Había sustituido al argentino Luis Monti, su perro de presa en el centro del campo, por el uruguayo Michele Andreolo, y había encontrado una pareja atacante letal; Gino Colaussi y Silvio Piola. 

Visitante en todos sus partidos, porque siempre tenía al público en contra, Italia sufrió ante Noruega, a la que derrotó en la prórroga, se mostró desafiante en cuartos contra Francia, frente a la que jugó con una equipación negra que recordaba a los "camicie nere" (camisas negras), la facción paramilitar de Mussolini, y se vio beneficiada en semifinales por una insólita decisión del seleccionador brasileño, Ademar Pimenta. Pimenta reservó en ese partido a Leónidas, el "diamante negro", el máximo goleador del torneo, porque quería darle descanso para la final, tras dos extenuantes encuentros frente a los checos. 

Sin su principal amenaza, Italia resolvió el encuentro en cuatro minutos del segundo tiempo, con un gol de Colaussi y un penalti lanzado por Meazza mientras se agarraba el pantalón por la cintura, porque se le había roto la goma del mismo. Brasil no pudo descontar más que con un gol de Romeu a tres minutos del final. Los brasileños acabarían terceros, tras imponerse a Suecia, con Leónidas como estrella, preguntándose qué hubiese pasado si en la semifinal hubiese estado su mejor jugador. 

Italia se citó en la final con Hungría, un rival temible, que había marcado 13 goles en tres partidos (6 a las Indias Orientales, 2 a Suiza y 5 a Suecia en semifinales), pero en el estadio de Colombes -donde Uruguay inventó la "vuelta olímpica" en 1924- la Azzurra se impuso en un gran partido por 4-2 y, con su juego, terminó hasta aclamada por el público francés. 

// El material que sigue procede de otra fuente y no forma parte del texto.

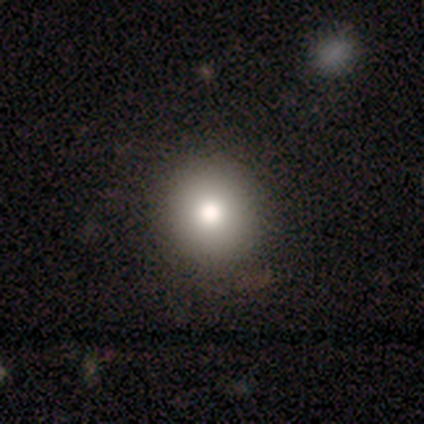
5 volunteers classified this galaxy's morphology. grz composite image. It shows a smooth galaxy with no disk features (80%) that is round (100%). Merging: none (100%).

Luego, unas declaraciones del guardameta húngaro Antal Szabó desvelaron la presión a la que estaban sometidos los hombres de Pozzo y alimentaron la leyenda. "Nunca en mi vida me sentí tan feliz por haber perdido. Con los cuatro goles que me hicieron, salvé la vida a once seres humanos. Me contaron que antes de empezar el partido, los italianos habían recibido un telegrama de Mussolini que decía: 'Vencer o morir'", dijo. 

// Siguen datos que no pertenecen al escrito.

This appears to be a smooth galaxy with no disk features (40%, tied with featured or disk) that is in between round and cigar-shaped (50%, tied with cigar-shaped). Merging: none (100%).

Pozzo, el único entrenador que ha sido capaz de ganar dos Mundiales consecutivos, permanecerá otros diez años en el cargo. Renunciará en 1948, tras una dura derrota en Turín frente Inglaterra (0-4), y su figura caerá en desgracia, asociado al fascismo. 

Volverá a su labor de periodista de La Stampa, participará en la creación del Centro Técnico de Coverciano -sede de la selección- y hasta se verá en la dura misión de reconocer los cuerpos de los jugadores y técnicos del Gran Torino muertos en el accidente aéreo de Superga, en 1949. 

Morirá solo, el 21 de diciembre de 1968, y no será hasta el siglo XXI cuando su figura se rehabilite, con la entrada en el Salón de la Fama del fútbol italiano y la creación de un museo dedicado a su obra en Ponderano. "Vive en el futuro. Donde el azul de la camiseta se convierte en el azul de los cielos", reza en su lápida.